Parameter	Type	Description
`scaler_kwargs`	`dict`	Keyword arguments to pass to k-mer scaler object
`labels`	`str` or `None`	If None, uses default kmer set for scaler. Otherwise, uses the ones specified
`lname`	`str` or `None`	Label name (e.g. `"family"`)

Model Parameters

General parameters related to Snekmer’s model mode (snekmer model), wherein supervised models are trained via the workflow.

Parameter	Type	Description
`cv`	`int`	Number of cross-validation folds for model evaluation
`random_state`	`int` or `None`	Random state for model evaluation

Cluster Parameters

General parameters related to Snekmer’s cluster mode (snekmer cluster), wherein unsupervised clusters are produced via the workflow.

Parameter	Type	Description
`method`	`str`	Clustering method (options: `"kmeans"`, `"agglomerative"`, `"correlation"`, `"density"`, `"birch"`, `"optics"`, or `"hdbscan"`)
`params`	`dict`	Parameters to pass to the clustering algorithm
`cluster_plots`	`bool`	If True, generates plots illustrating clustering results
`min_rep`	`int` or `None`	Threshold for the minimum number of repetitions of a kmer within a set. Kmers that do not meet this threshold are discarded.
`max_rep`	`int` or `None`	Threshold for the maximum number of repetitions of a kmer within a set. Kmers that do not meet this threshold are discarded.
`save_matrix`	`bool`	If True, saves distance matrices (BSF).
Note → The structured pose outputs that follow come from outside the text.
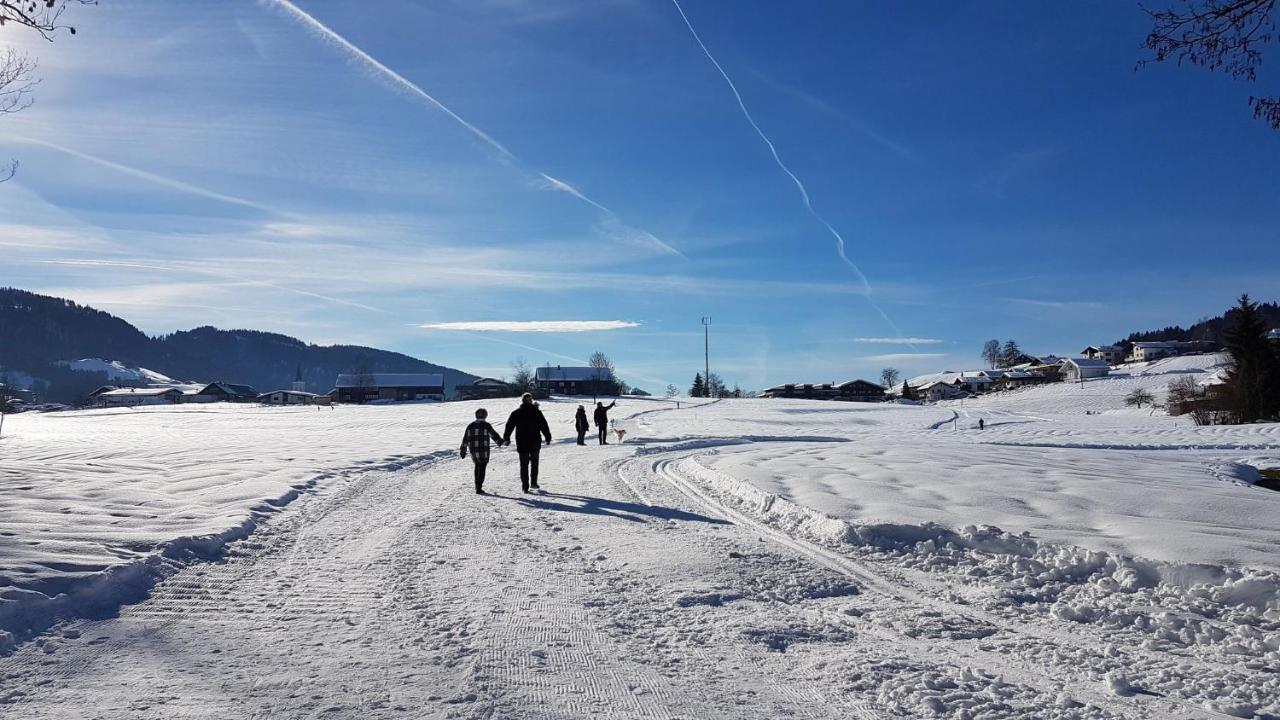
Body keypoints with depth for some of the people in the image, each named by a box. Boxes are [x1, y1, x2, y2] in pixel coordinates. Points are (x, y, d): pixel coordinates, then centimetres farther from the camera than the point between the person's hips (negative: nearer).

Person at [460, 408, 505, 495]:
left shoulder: (470, 426, 9)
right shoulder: (486, 425, -6)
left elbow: (465, 439, 13)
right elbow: (494, 435, -6)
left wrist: (463, 450, 19)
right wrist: (502, 442, 6)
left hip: (473, 451, 5)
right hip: (483, 451, -5)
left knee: (477, 466, 22)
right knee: (482, 468, -3)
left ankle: (478, 485, 29)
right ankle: (479, 489, -8)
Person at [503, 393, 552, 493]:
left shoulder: (516, 413, 0)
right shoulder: (536, 411, -3)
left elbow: (509, 426, 5)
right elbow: (544, 425, -3)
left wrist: (506, 438, 18)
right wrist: (548, 437, 5)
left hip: (522, 443, 0)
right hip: (535, 443, 0)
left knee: (524, 465, 6)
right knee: (534, 461, 17)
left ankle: (525, 486, 3)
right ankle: (533, 482, 9)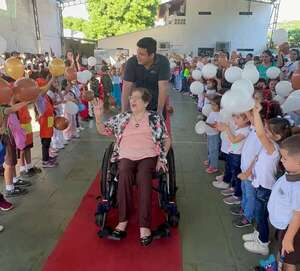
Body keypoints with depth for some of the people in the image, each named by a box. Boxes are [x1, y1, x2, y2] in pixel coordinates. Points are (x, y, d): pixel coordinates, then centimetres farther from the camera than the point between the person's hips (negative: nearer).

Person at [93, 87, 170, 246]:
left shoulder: (155, 118, 11)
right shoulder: (122, 118, 17)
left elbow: (166, 139, 13)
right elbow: (103, 131, 15)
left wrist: (162, 158, 0)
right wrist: (98, 116, -3)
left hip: (148, 156, -1)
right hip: (126, 156, 2)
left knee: (143, 178, -35)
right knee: (124, 175, -34)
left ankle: (144, 226, -34)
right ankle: (123, 221, -28)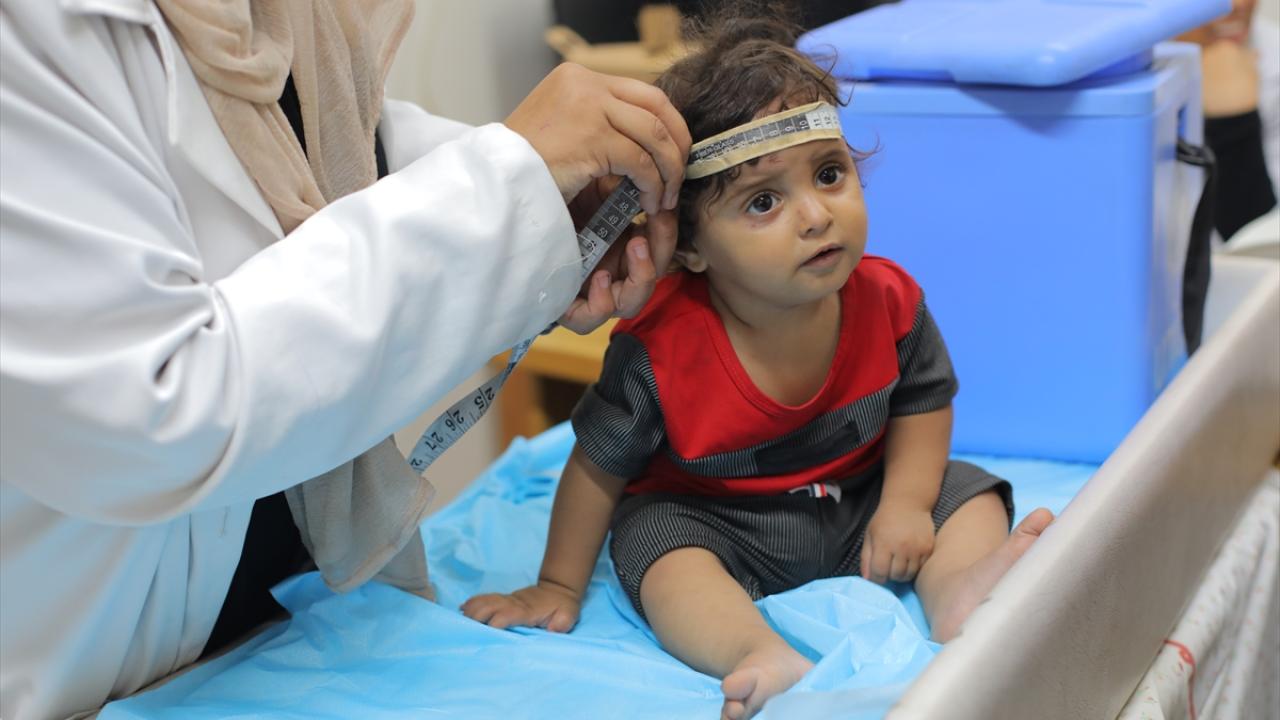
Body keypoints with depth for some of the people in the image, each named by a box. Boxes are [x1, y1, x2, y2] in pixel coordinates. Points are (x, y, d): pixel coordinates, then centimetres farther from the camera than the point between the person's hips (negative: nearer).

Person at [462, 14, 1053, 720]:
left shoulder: (887, 299, -17)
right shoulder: (660, 351, -26)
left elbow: (924, 398, 1)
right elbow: (598, 468, -14)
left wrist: (906, 502, -14)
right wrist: (559, 588, -7)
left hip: (859, 503, 4)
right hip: (711, 521, -4)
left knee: (967, 492, -8)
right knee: (654, 540, -31)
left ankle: (961, 591, -34)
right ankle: (762, 659, -50)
Not recommended for large datasets.
`dist_thresh`	`int`	Distance threshold for BSF matrix

Parameter Descriptions for `clust.yaml`

See SLURM documentation for more information on cluster parameters.

Required Parameters for Snekmer Search

The following parameters are required in your config file for snekmer search.

Parameter	Type	Description
`input_file_exts`	`list`	See Input/Output Parameters
`input_file_regex`	`str` or `None`	See Input/Output Parameters
`model_dir`	`str`	Directory containing model object(s) (.model)
`basis_dir`	`str`	Directory containing k-mer basis set(s) (.kmers)
`score_dir`	`str`	Directory containing scoring object(s) (.scorer)
`k`	`int`	See Required Parameters
`alphabet`	`int` or `str`	See Required Parameters
`nested_output`	`bool`	See Input/Output Parameters

Learn/Apply Parameters

General parameters related to Snekmer’s learn and apply mode (snekmer learn, snekmer apply) , wherein supervised models are trained via the workflow.

Parameter	Type	Description
`save_apply_associations`	`bool`	Save large optional output files containing all generated cosine similarity scores.
`conf_weight_modifier`	`int`	Weighting modifer for updating confidence when adding data to an existing kmer count matrix.
`fragmentation`	`bool`	Option to fragment training data with multiple sub-options listed below.
`version`	`str`	Choose ‘absolute’ or ‘percent’. An absolute length of 50 would be 50 amino acids long.
`frag_length`	`int`	Length of fragment. Depending on “version”, this is a percent or absolute length.
`min_length`	`int`	Minimum length of fragment that should be retained. Values less than this are discarded.
`location`	`str`	Choose ‘start’, ‘end’, or ‘random’. This is where on a sequence a fragment is taken from.
`seed`	`int`	Choose any (random) seed for reproducible fragmentation.